### RAW DATA ###

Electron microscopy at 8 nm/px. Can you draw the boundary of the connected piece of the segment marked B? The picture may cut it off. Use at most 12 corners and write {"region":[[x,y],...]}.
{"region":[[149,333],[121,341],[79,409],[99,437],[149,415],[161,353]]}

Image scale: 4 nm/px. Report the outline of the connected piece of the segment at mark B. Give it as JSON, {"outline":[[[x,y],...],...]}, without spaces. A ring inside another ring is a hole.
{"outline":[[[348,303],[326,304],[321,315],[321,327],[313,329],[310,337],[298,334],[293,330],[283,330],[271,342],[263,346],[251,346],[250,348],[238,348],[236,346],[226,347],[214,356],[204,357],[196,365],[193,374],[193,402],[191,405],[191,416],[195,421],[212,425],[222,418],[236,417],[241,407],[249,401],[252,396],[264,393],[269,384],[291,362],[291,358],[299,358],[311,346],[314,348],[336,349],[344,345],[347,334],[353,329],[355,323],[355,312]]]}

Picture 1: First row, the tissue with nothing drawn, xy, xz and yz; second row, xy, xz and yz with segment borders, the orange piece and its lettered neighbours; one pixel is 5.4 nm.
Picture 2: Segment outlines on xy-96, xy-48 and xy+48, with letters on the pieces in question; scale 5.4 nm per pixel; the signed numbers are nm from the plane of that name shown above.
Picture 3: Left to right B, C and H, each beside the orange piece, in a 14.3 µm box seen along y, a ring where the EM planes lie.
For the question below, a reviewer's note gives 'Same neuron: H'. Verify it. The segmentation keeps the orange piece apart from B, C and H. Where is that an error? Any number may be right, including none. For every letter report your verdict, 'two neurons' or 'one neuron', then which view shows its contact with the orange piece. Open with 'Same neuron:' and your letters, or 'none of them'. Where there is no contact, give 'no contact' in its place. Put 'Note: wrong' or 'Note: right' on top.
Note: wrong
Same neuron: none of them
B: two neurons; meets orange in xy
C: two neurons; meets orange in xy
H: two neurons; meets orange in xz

###
### RAW DATA ###

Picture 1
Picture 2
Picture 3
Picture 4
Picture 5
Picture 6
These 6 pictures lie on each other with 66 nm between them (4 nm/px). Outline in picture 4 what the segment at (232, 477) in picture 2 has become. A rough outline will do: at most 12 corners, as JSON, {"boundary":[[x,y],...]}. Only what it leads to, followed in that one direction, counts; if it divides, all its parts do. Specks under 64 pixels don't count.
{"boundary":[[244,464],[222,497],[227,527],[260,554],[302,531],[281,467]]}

###

__HOW TO COMPLETE THIS TASK__:
Word for word, restate the lines of the listing above starting at the line with "Electron microscopy at" and ending at the line with "Picture 3: Left", and nothing outside them.

__PROBLEM SOLUTION__:
Electron microscopy at 8 nm/px. Can you draw the boundary of the connected piece of the segment marked B? The picture may cut it off. Use at most 12 corners and write {"region":[[x,y],...]}.
{"region":[[149,333],[121,341],[79,409],[99,437],[149,415],[161,353]]}

Image scale: 4 nm/px. Report the outline of the connected piece of the segment at mark B. Give it as JSON, {"outline":[[[x,y],...],...]}, without spaces. A ring inside another ring is a hole.
{"outline":[[[348,303],[326,304],[321,315],[321,327],[313,329],[310,337],[298,334],[293,330],[283,330],[271,342],[263,346],[251,346],[250,348],[238,348],[236,346],[226,347],[214,356],[204,357],[196,365],[193,374],[193,402],[191,405],[191,416],[195,421],[212,425],[222,418],[236,417],[241,407],[249,401],[252,396],[264,393],[269,384],[291,362],[291,358],[299,358],[311,346],[314,348],[336,349],[344,345],[347,334],[353,329],[355,323],[355,312]]]}

Picture 1: First row, the tissue with nothing drawn, xy, xz and yz; second row, xy, xz and yz with segment borders, the orange piece and its lettered neighbours; one pixel is 5.4 nm.
Picture 2: Segment outlines on xy-96, xy-48 and xy+48, with letters on the pieces in question; scale 5.4 nm per pixel; the signed numbers are nm from the plane of that name shown above.
Picture 3: Left to right B, C and H, each beside the orange piece, in a 14.3 µm box seen along y, a ring where the EM planes lie.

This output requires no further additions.